> _Exercise_: Take the line with "right shoulder: (986, 682)" and every line after it in the data. Transcribe them exactly, through the last.

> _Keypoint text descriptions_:

────────

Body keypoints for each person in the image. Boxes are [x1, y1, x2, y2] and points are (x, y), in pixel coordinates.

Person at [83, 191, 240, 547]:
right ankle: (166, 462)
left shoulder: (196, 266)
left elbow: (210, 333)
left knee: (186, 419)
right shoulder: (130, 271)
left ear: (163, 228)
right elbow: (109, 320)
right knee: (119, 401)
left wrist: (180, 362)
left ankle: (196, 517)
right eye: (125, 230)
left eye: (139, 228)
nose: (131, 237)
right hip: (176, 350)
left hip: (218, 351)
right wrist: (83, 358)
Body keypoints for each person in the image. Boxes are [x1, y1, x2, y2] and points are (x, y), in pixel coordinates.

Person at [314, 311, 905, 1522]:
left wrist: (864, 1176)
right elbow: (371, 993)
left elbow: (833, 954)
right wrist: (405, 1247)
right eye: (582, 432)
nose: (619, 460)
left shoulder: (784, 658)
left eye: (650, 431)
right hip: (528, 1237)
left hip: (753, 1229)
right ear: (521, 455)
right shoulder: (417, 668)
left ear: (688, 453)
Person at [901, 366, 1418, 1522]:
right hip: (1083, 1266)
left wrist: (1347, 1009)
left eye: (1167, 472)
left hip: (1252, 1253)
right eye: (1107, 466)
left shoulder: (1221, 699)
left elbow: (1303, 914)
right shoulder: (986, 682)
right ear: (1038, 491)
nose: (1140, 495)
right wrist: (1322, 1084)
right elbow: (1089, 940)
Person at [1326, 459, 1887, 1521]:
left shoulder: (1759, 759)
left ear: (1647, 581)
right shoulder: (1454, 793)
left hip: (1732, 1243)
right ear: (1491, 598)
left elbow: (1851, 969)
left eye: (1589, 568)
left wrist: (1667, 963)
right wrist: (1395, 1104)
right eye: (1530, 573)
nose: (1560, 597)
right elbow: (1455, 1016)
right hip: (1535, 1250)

────────

> _Exercise response_:
right shoulder: (986, 682)
right ear: (1038, 491)
nose: (1140, 495)
right wrist: (1322, 1084)
right elbow: (1089, 940)
Person at [1326, 459, 1887, 1521]:
left shoulder: (1759, 759)
left ear: (1647, 581)
right shoulder: (1454, 793)
left hip: (1732, 1243)
right ear: (1491, 598)
left elbow: (1851, 969)
left eye: (1589, 568)
left wrist: (1667, 963)
right wrist: (1395, 1104)
right eye: (1530, 573)
nose: (1560, 597)
right elbow: (1455, 1016)
right hip: (1535, 1250)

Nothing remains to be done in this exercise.